Enactment of Role Models

All participants shared their awareness of the importance of having their own role models as well as the responsibility they felt for being role models for other women. According to participants, the law has strongly shaped their position and enhanced the possibilities to strengthen the corporate female portrait. Icelandic boards of directors typically consist of five members and the focus group participants confirm that they feel a difference after the legal regulation. “I could feel a great difference when there were three women in one of the seven boards that I was a member of. There was a change in the culture and the attitude,” said Maria. The participants confirmed trying to include more women on boards and ensure that companies realize the process of women development up to the career ladder.

Backlash

The women who participated in the focus group were concerned that they were experiencing some form of backlash and in particular that the “#metoo” revolution had made many men uncomfortable. Even though all participants supported the issue wholeheartedly and were sure of its purpose, they could feel a backlash in the boardroom.

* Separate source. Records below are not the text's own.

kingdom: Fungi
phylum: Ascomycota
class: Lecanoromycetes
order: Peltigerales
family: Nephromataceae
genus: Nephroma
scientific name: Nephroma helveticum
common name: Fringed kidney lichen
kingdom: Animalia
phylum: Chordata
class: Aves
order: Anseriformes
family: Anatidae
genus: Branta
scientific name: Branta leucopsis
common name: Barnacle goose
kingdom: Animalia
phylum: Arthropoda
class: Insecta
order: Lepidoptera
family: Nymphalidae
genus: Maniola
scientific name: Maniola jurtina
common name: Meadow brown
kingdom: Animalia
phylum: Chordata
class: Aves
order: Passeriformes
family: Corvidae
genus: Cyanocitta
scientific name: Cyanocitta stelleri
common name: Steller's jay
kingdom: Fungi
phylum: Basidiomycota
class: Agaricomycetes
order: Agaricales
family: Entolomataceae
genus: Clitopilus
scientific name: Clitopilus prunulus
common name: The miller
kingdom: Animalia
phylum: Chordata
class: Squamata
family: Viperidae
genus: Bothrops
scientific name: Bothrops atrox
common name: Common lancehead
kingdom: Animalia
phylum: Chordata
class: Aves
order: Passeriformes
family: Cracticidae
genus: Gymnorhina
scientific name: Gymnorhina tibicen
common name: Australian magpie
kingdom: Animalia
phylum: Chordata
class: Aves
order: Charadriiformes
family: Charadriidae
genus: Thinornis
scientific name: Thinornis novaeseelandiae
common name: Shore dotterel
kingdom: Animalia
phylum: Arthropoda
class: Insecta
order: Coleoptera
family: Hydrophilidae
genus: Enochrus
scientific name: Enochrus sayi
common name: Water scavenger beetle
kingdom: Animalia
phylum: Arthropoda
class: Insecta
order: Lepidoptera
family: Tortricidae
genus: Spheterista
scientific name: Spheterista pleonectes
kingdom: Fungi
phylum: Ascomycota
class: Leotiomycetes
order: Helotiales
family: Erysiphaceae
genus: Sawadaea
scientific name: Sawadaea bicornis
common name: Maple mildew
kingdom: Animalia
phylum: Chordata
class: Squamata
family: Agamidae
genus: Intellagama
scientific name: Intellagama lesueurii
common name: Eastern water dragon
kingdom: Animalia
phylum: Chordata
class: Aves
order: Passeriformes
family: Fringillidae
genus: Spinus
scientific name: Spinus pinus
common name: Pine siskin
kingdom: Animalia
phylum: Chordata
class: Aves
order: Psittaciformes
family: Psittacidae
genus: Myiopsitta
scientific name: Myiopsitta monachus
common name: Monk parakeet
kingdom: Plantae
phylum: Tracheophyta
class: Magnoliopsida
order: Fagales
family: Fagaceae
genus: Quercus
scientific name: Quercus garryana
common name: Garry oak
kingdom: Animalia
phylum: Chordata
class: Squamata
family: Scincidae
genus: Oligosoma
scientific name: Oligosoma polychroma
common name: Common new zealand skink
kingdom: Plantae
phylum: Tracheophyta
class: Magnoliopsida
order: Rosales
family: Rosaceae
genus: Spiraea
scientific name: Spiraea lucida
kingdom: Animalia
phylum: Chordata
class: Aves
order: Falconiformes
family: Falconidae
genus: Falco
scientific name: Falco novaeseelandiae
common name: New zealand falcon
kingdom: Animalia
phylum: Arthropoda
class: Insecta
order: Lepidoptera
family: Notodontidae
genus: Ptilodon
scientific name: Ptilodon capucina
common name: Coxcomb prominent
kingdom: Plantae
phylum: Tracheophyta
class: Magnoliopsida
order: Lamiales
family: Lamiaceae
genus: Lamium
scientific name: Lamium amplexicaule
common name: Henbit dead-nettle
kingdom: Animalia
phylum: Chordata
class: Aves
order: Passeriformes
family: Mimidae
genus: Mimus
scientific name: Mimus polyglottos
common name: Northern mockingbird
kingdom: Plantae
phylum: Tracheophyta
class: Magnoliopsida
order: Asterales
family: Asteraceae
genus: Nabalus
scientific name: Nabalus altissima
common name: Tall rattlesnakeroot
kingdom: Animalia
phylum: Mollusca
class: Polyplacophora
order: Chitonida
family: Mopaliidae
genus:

They acknowledged that the issue of “#metoo” was crucial and that it was necessary to take part in highlighting the mistreatment of women when they are not given equal rights, let alone positions of power. On the other hand, the participants confirmed they could feel that men were unsure of how they should react and this led them to reflect on the “good old days” when gender politics may have been less contentious or so much at the forefront of society. The participants also related these questions to the issue of judgment. They all agreed that women in business are treated differently by the media and the society. “When a woman CEO makes a mistake, it is blown out of portion both in politics and business,” said Eva. They all claimed to be familiar with cases where women were blamed for making a wrong decision while men were more likely to “get away with it.” Nevertheless, the participants believe that women are more honest in the media and elsewhere and are often made to pay for their actions.

5 Concluding Remarks

This chapter has illustrated that most of the issues women are facing on corporate boards worldwide are similar in Iceland as they are elsewhere. Even though after the law on the 40% quota, Iceland is demonstrably more progressive in these areas compared to other nations, there is still a set of questions that need to be addressed. Some of the women who made their way to corporate boards have had the opportunity to serve on multiple boards, what has created the so-called “golden skirts” effect with a new generation of women who work solely as professional board members. The agenda and dynamics of boards tend to change when women are included on them; moreover, the pressure to offer greater transparency of board functioning and activities is evident. Women bring different perspectives and interests to the discussion. For example, social responsibility and sustainability are not solely a female concern, but active engagement of women on boards is associated with a more intense consideration of the questions. Just as in Norway, female board directors in Iceland perceive themselves as having more influence, receiving more information, and being more engaged in social interaction after the quota regulation was implemented. Time will reveal if a backlash is only temporary and if women in business need to be aware of not losing what has been won. It is important to consider general public acceptance and promotion of women in upper management, males supporting their spouses and co-workers more. Iceland has put great value on egalitarianism, and as thus people need to support advances in gender equality at boards and in general on all levels. The attention Iceland has given to gender balance has focused on and had positive results for women; perhaps the scope will expand to include other issues such as gender identity and transgender or gender fluidity, again not necessary but a legitimate question to consider in the name of gender equality in the future.